Why We Chose a Closed Adoption
- ExMedxS
- Nov 6, 2022
- 3 min read
Updated: May 25, 2023

When we started looking into donor embryos as a potential option to expand our family, we considered the different adoption models: open, semi-open, or closed. Facebook support groups for embryo donors and recipients would have you believe that open adoption is the only ethical, moral, or loving way to pursue embryo donation. As we explored people's stories and donors' motives, we began to become totally skeptical of that mindset.
These Facebook groups were also avenues for donating families to find potential recipients. The perks of using this method of adoption, as opposed to a clinic or agency, were namely cost related, as far as we could tell. Instead of paying for matching fees on top of the costs of medicines and the transfer, you would only have to pay for the procedures. When matching fees can be thousands of dollars, paying a few hundred dollars to a lawyer to create an agreement between you and the donation family and a few more hundred dollars for transportation didn't seem so bad. But the benefits ended there.
In the US, there are so many embryos waiting in storage to be used. If you go through a matching agency or a clinic, you have your pick of embryos to choose from. But on the Facebook groups, you're begging for a stranger's scraps. There are far more hopeful recipients than donors. Getting someone to agree to donate can be a months or years long process. Then, worst of all, instead of dealing with professionals, doctors, or social workers, you're having to deal with some random people to orchestrate the donation.
Part of dealing with those random people is dealing with their expectations. Most people donating through those Facebook groups want to pursue an open relationship with the receiving family. On the front end, I was willing to entertain the possibility. I could understand why they'd be interested in knowing about their biological offspring's well-being. They surely care about them, after all, since they chose to donate rather than destroy them. It would also be nice to talk to the donating family regarding health issues or allergies. But as we spoke to potential donors, we realized they wanted a lot more than wellness updates and the exchange of health information.
In these open relationships, the donating family wants to be your extended family. They want their kids to have playdates with your kids, they want birthday party invitations, they want to help make decisions about your child's healthcare and education. You better believe I'm not letting some random person tell me that I can't vaccinate my child just because she's their biological offspring. The truth is, I don't want a new extended family. I want my own family. I already have aunts and uncles and cousins and grandparents and I don't want them to have to split time with strangers. At the end of the day, I'm grateful to the people who donated the embryo, but I don't need to become friends with them.
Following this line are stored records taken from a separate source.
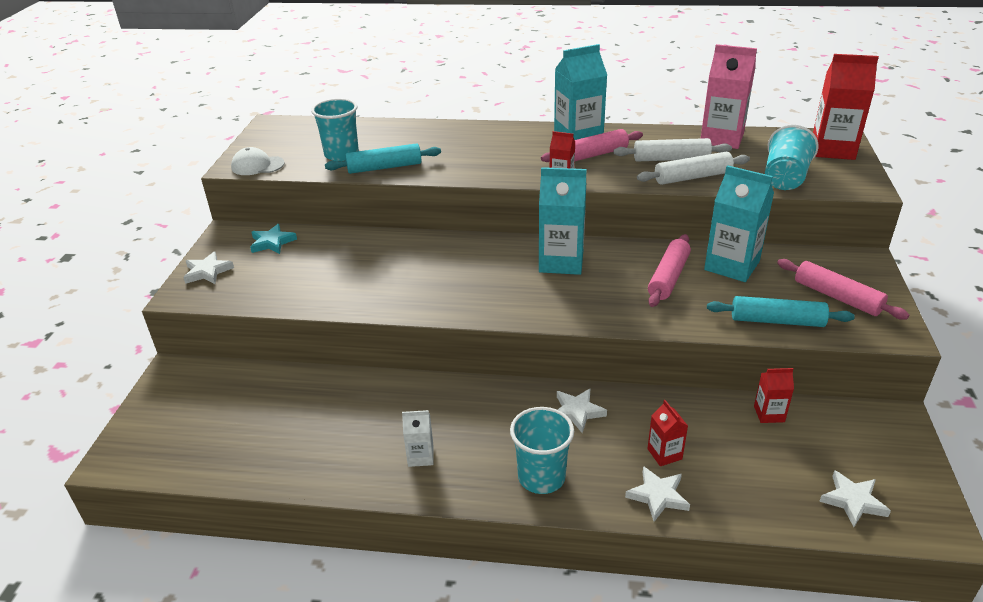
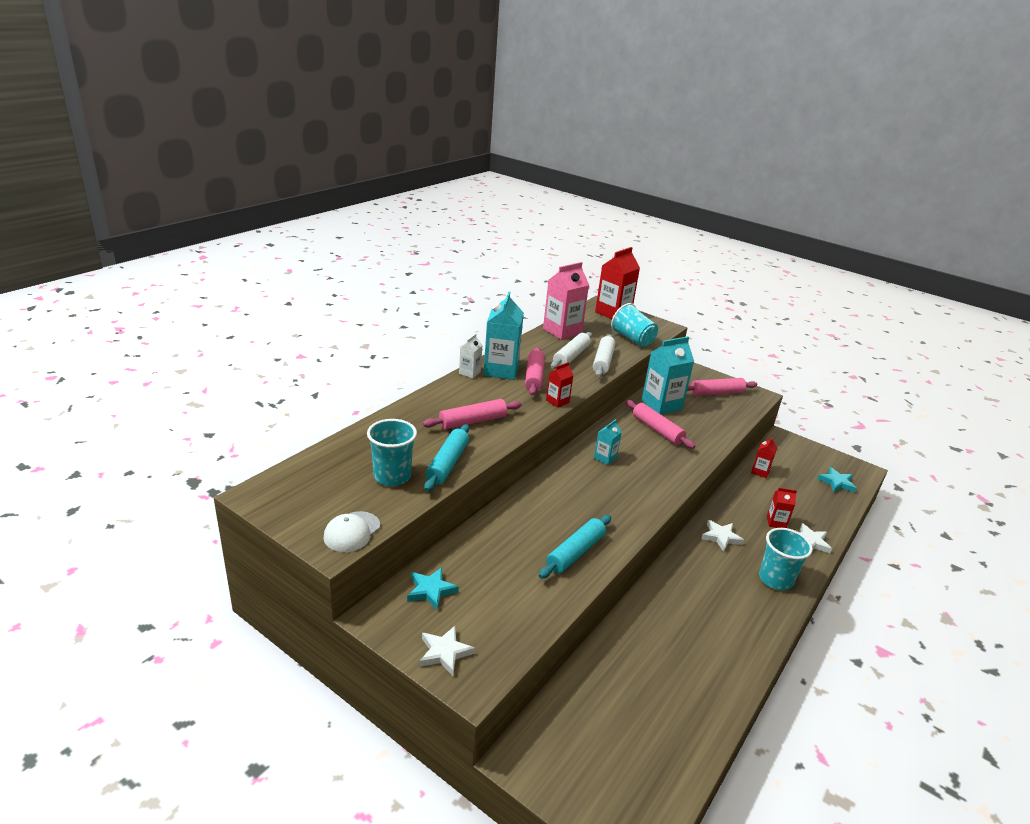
camera: 65 degrees left, 5 degrees down
white carton [402,410,434,467] -> white carton moved to [459,334,483,378]
turquoise carton [539,167,587,275] -> turquoise carton [594,419,622,465], size x0.51
turquoise rolling pin [707,296,855,327] -> turquoise rolling pin moved to [539,515,611,579]
white star [819,470,891,527] -> turquoise star [818,467,857,492]
none -> pink rolling pin [423,399,522,430]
It may be selfish of me, but I really think it would be confusing for the child of an embryo donation. Some people say that a child in a closed adoption will suffer feelings of rejection from their biological family. I don't think that is a universal experience. I would think of my adopted child the same as I would a biological child, so I hope that their relationship with me wouldn't leave them wanting or wondering. I don't think meeting their biological parents would add any clarity to the situation, though. Besides, the family that donated could afford to do IVF. They probably have a lot more money than us, who in part chose donation because, compared to other options, it was a bargain. Don't you think that a child could end up resentful and jealous when they see that their biological siblings get to go to Disney World twice a year and have an in-ground pool? The comparison just sounds unnecessarily burdensome for a kid.
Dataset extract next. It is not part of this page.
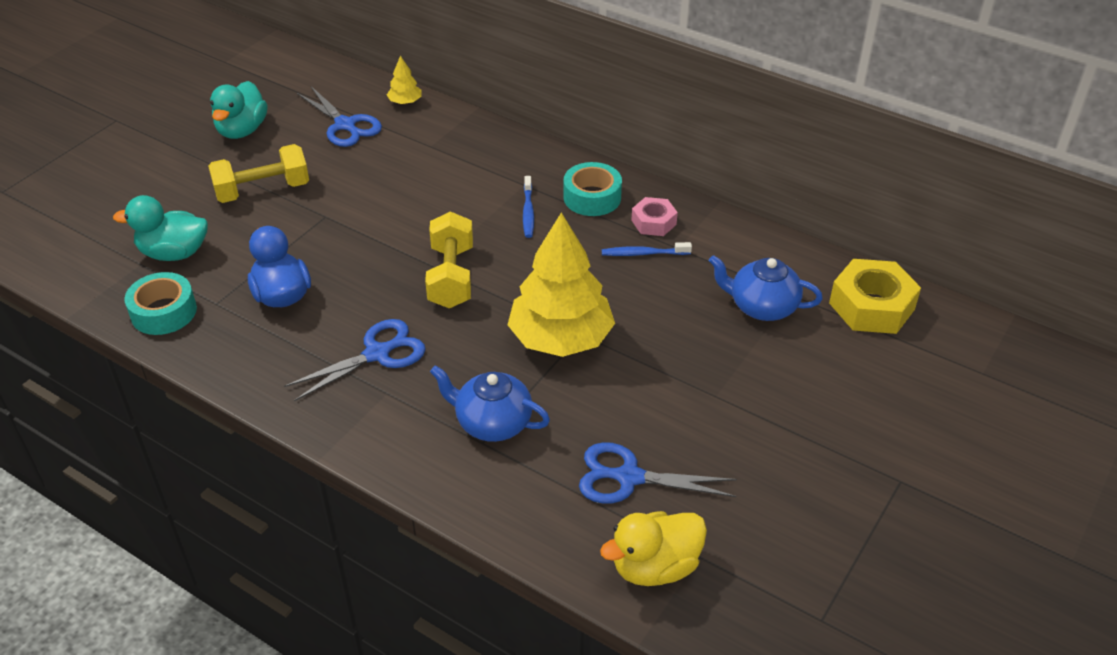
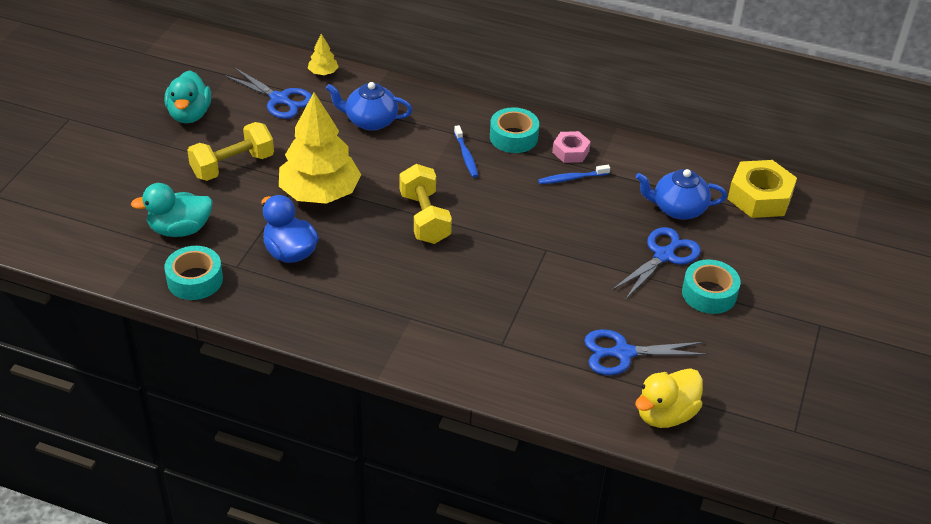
camera: 15 degrees left, 0 degrees up
blue scissors [284,319,426,401] -> blue scissors moved to [612,227,701,300]
blue teapot [430,365,550,442] -> blue teapot moved to [326,82,412,131]
yellow tree [508,212,615,357] -> yellow tree moved to [279,92,361,204]
none -> turquoise tape [682,259,741,314]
Closed adoption gives us the chance to raise our child, our way. When people conceive naturally, they aren't forced to suddenly adopt an entire network of random people, so why would we want to do that just because we adopted? We just want what anyone else wants: our own family. We don't want to have to let people with other worldviews influence our child just because they're related by blood. We don't want to have to neglect time with our families to go spend time with people we don't really know. I'm sure our kid will be curious about where they came from, and I'll be as honest as possible. Once they turn eighteen, the file on the donor family will be released to them upon request, so the door won't be closed to them forever. But for now, one family is enough for me and I'm pretty sure it will be enough for my kid, too.